====== SUPPLIED TEXT

09 Oct. 2002 ---Update on Spain's Tartessian Silver mines of the 8th-7th centuries BCE and the Phoenican prescence (appended to the end of this article)

The location of biblical Tarshish remains a mystery. Various proposals from the 1st century CE to modern times still have not settled the question. Some scholars favor Josephus' understanding that Tarsus in Cilicia (modern Turkey) is Tarshish while others favor a more remote location preserved in Greek sources as Tartessos in Spain (on the west coast, above ancient Gades/Gadir, modern Cadiz).

Josephus, a Jewish historian of the 1st century CE  made the Tarsus-Tarshish association on the basis of etymology, that is, the words possess the same consonants, ancient Hebrew not using vowels, rendering "t-r-s-s."  

"...Tharsus to the Tharsians, for so was Cilicia of old called; the sign of which is this, that the nobelest city they have, and a metropolis also is Tarsus..."(Josephus. Antiquities of the Jews.  6.1.127)

============

◆ WORK TO DO ◆
[A] Retype part of the Tarshish passage word for word. Begin at the words "09 Oct. 2002" and stop after "Gades/Gadir, modern Cadiz).".
[B] According to the Tarshish passage, on what basis did Josephus link Tarsus with Tarshish?
The material that comes after this passage has no connection to it.

====== COLLECTED MATERIAL

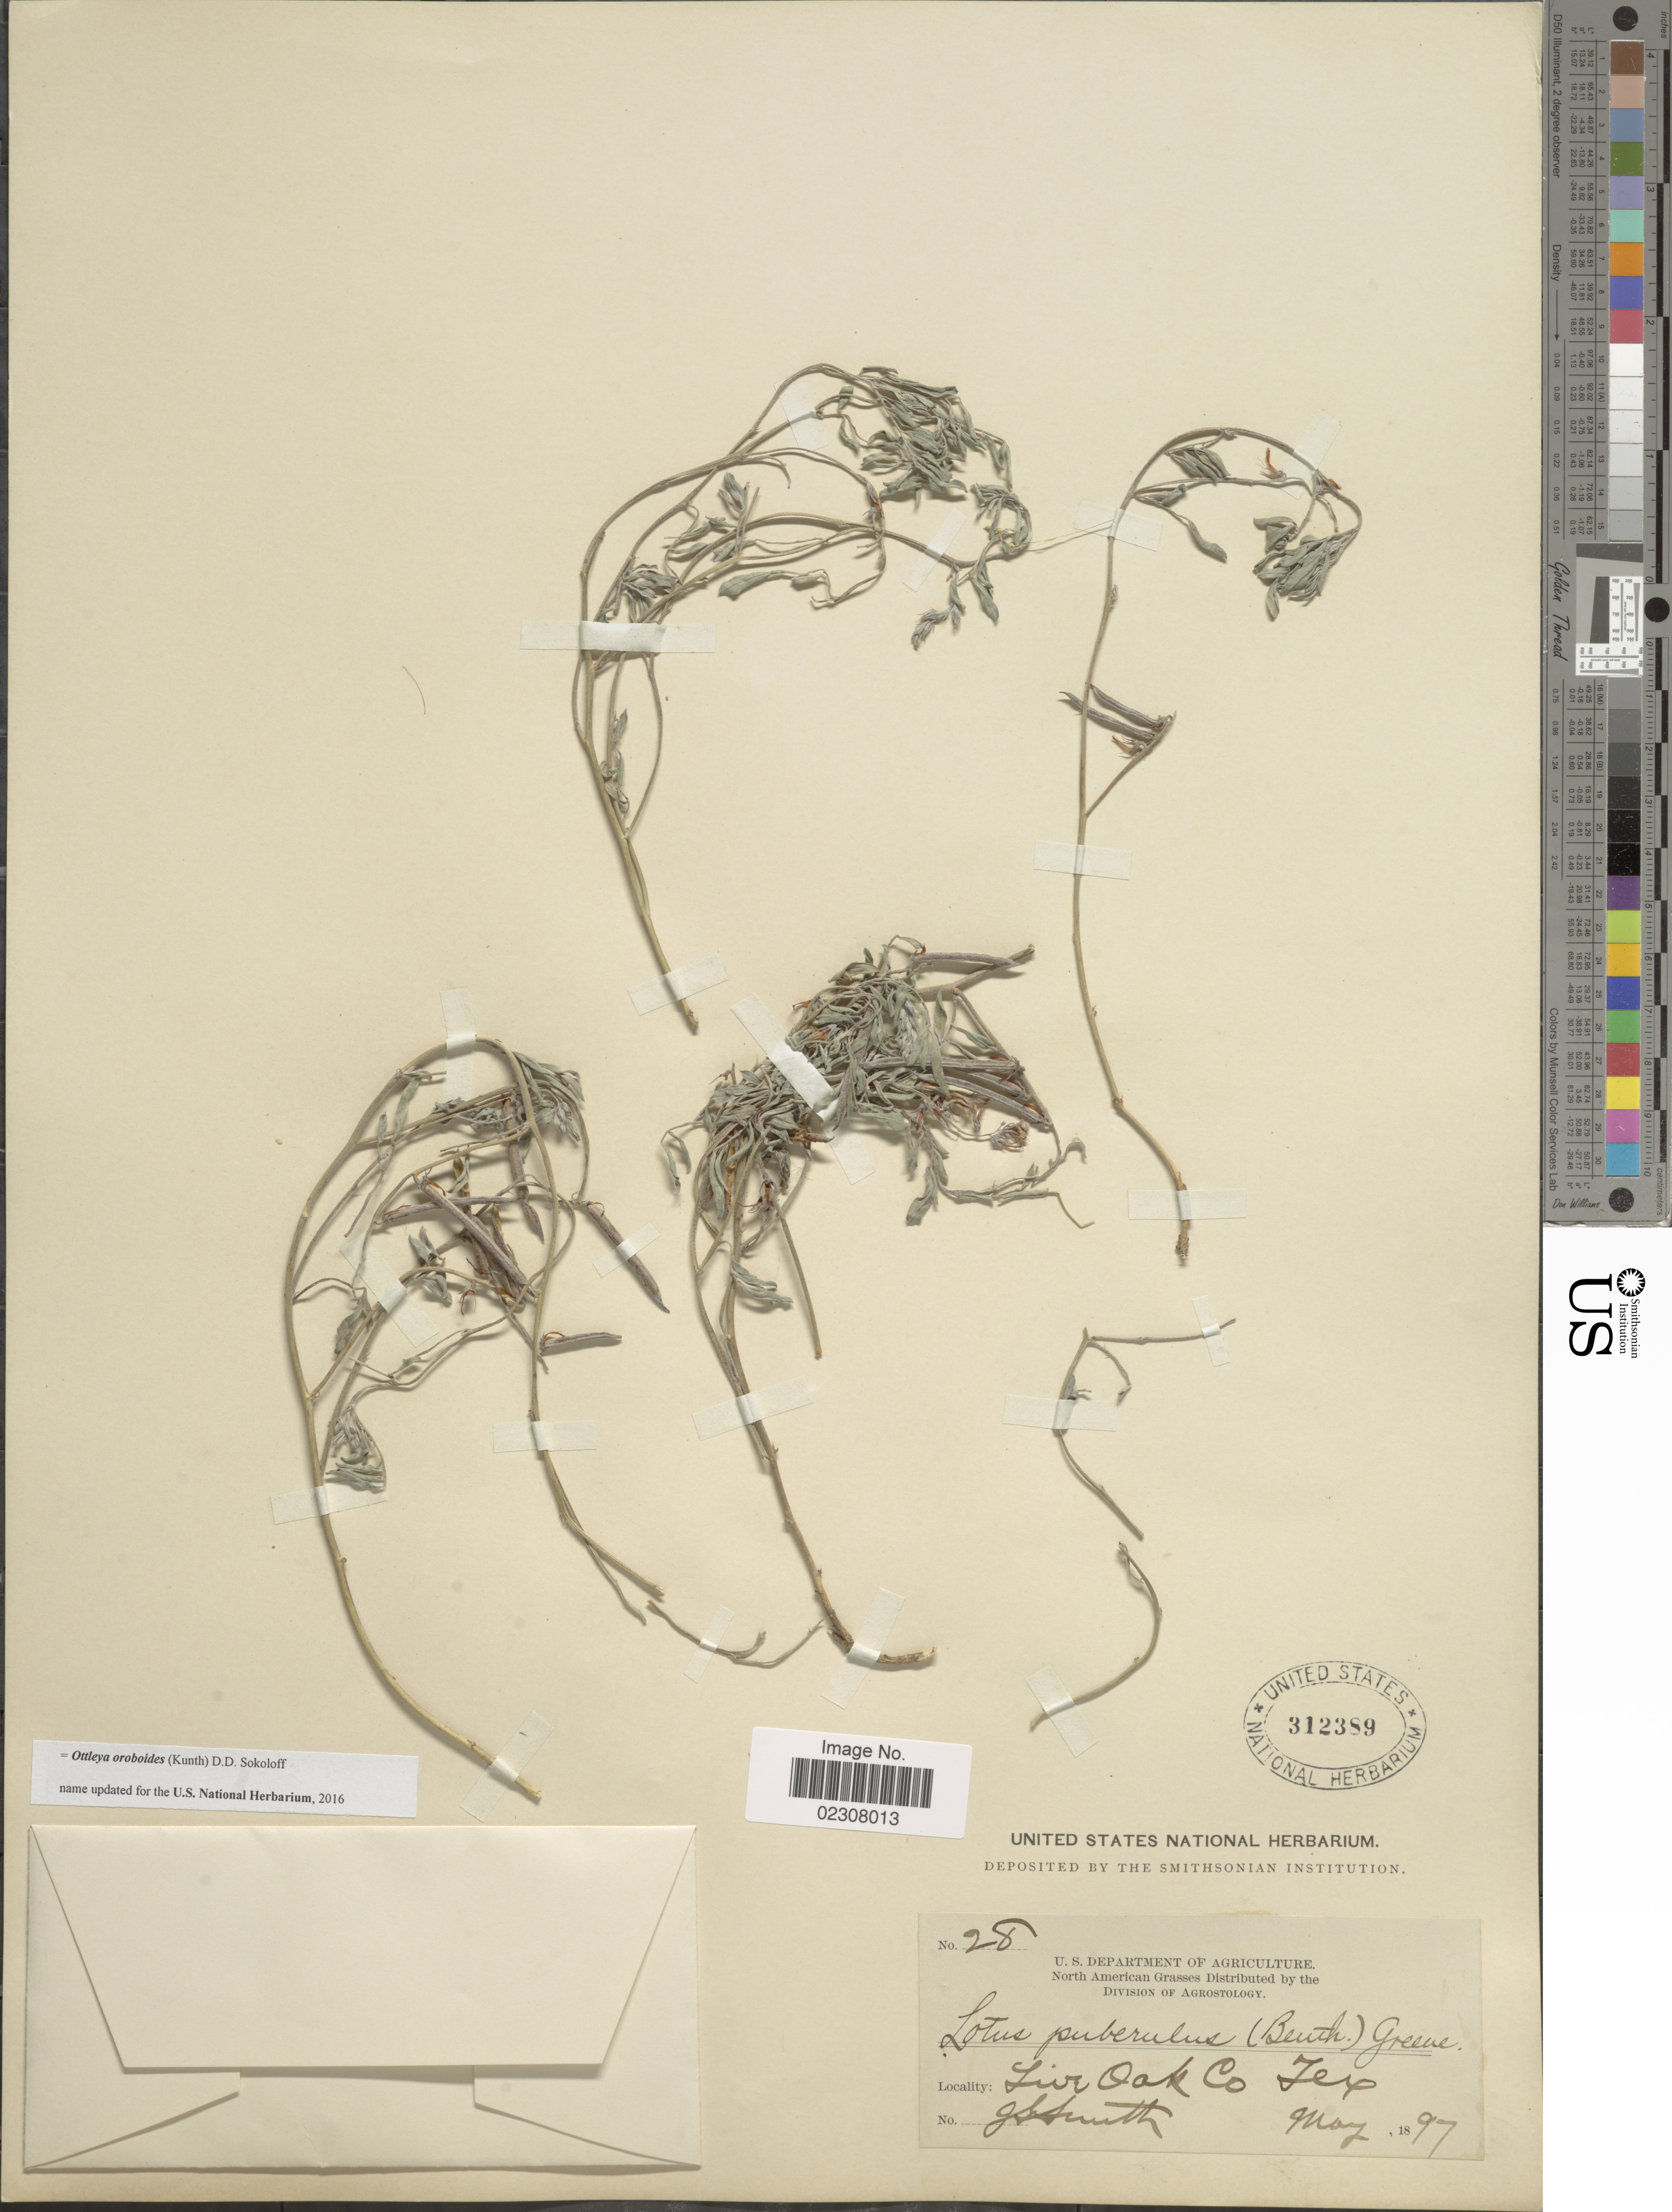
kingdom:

============

◆ FULL ANSWERS ◆
[A]
09 Oct. 2002 ---Update on Spain's Tartessian Silver mines of the 8th-7th centuries BCE and the Phoenican prescence (appended to the end of this article)

The location of biblical Tarshish remains a mystery. Various proposals from the 1st century CE to modern times still have not settled the question. Some scholars favor Josephus' understanding that Tarsus in Cilicia (modern Turkey) is Tarshish while others favor a more remote location preserved in Greek sources as Tartessos in Spain (on the west coast, above ancient Gades/Gadir, modern Cadiz).

[B] He linked them on the basis of etymology: the two words have the same consonants.